Nothing to do, but look at the study details.

They split the population into three categories:

  • Very religious -- Religion is an important part of daily life and church/synagogue/mosque attendance occurs at least every week or almost every week. This group comprises 41% of the adult population.
  • Moderately religious -- All others who do not fall into the very religious or nonreligious groups but who gave valid responses on both religion questions. This group comprises 28.3% of the adult population.
  • Nonreligious -- Religion is not an important part of daily life and church/synagogue/mosque attendance occurs seldom or never. This group comprises 30.7% of the adult population.

I find it interesting that they managed to find those in the overall No religion / atheist / agnostic category in each of these three divisions - even though the idea of a very religious atheist seems questionable.

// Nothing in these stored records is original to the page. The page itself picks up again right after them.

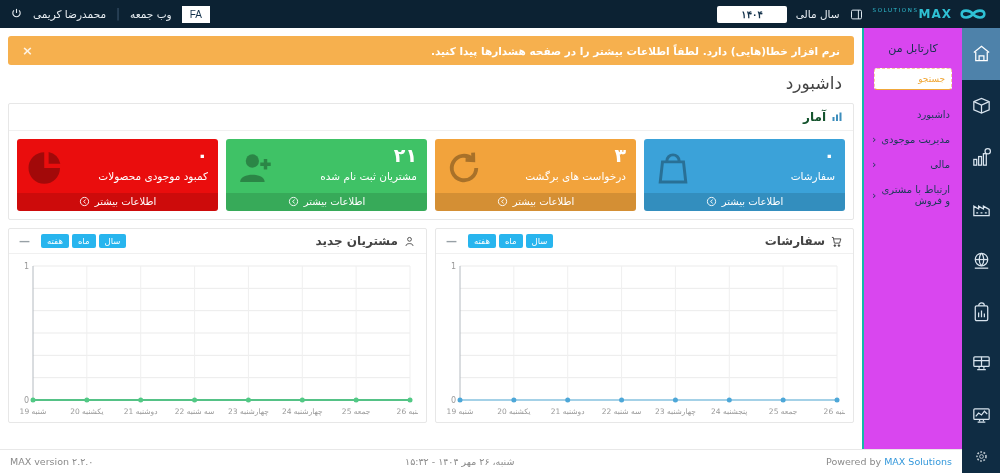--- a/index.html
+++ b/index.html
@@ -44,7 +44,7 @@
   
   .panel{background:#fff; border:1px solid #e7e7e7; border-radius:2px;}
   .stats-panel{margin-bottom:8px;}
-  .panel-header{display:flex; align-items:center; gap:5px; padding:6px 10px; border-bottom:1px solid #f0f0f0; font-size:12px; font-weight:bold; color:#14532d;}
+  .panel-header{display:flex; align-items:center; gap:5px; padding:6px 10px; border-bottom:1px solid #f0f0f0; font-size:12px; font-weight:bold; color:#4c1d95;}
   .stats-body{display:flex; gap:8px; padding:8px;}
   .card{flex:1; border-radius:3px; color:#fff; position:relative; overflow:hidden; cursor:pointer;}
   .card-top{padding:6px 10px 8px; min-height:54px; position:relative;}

Now the other detail we should look at is survey methodology, as described by Gallup:

Survey Methods

Results are based on telephone interviews conducted as part of the Gallup-Healthways Well-Being Index survey Jan. 2, 2010-Dec. 30, 2011, with a random sample of 676,080 adults, aged 18 and older, living in all 50 U.S. states and the District of Columbia, selected using random-digit-dial sampling.

Telephone interviews! What the survey is completely based on is self-reporting. People stating whether or not they are religious, people saying whether or not they smoke, people describing their diet, their health, their emotional well-being, with no confirmation that any of the facts were correct. The survey covers what people say they do, not what they actually do.

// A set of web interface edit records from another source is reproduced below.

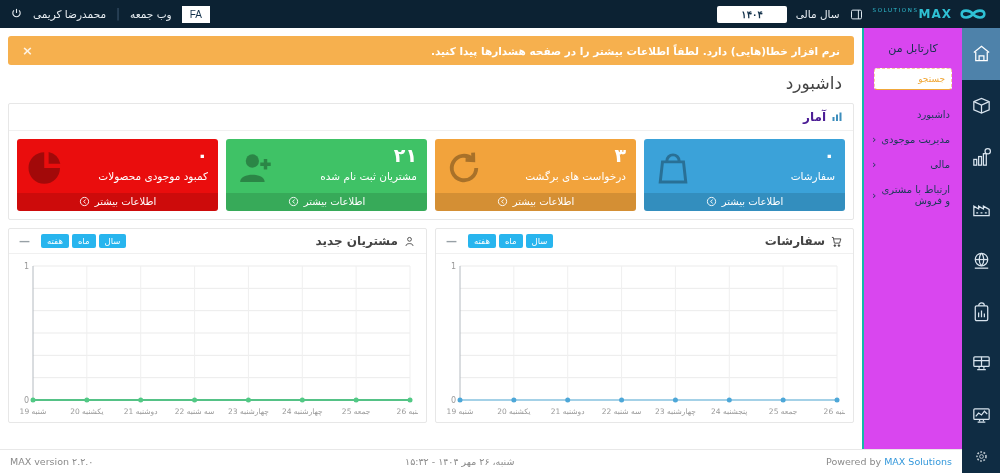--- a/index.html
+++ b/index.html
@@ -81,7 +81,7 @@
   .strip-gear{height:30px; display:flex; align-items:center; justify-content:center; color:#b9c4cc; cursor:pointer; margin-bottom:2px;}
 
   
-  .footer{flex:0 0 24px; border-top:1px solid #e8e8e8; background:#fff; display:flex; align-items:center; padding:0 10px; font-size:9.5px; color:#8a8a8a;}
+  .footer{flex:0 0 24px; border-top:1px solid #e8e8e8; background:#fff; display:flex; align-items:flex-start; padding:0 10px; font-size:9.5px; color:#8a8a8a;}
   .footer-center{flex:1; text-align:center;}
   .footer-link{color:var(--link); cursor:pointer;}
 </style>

This is quite important in assessing the validity of the conclusions.

Religious Tolerance has noted that over a period of many years, people in North America have consistently overstated their religious practices. Consistently, since the 1930s, over 40% of people have self-reported weekly church attendance, as does this latest Gallup survey. And consistently, studies of actual church attendance have shown that only about 20% attend church weekly.

In other words, half of those who say they attend church weekly are giving misinformation. Wikipedia generously suggests that they are actually lying to themselves to keep up their self-image.

If that is the case - whether it be knowingly lying to impress the interviewer, or unconsciously lying to maintain a self-image, is it not highly probable that these individuals would use the same rational to put a positive spin on their diets, smoking habits, and emotional state? If they exaggerate their religiosity, then it is reasonably to suspect they exaggerate how healthy their lifestyle choices are.

If we assume - and I emphasize assume - that if just half of those that exaggerate their church attendance similarly exaggerate their healthy lifestyle, then it is quite possible that the very religious would drop from the healthiest to the unhealthiest portion of the population.

It seems clear that the study results can be ignored. With the degree of error in self-reporting, no legitimate conclusions can be drawn.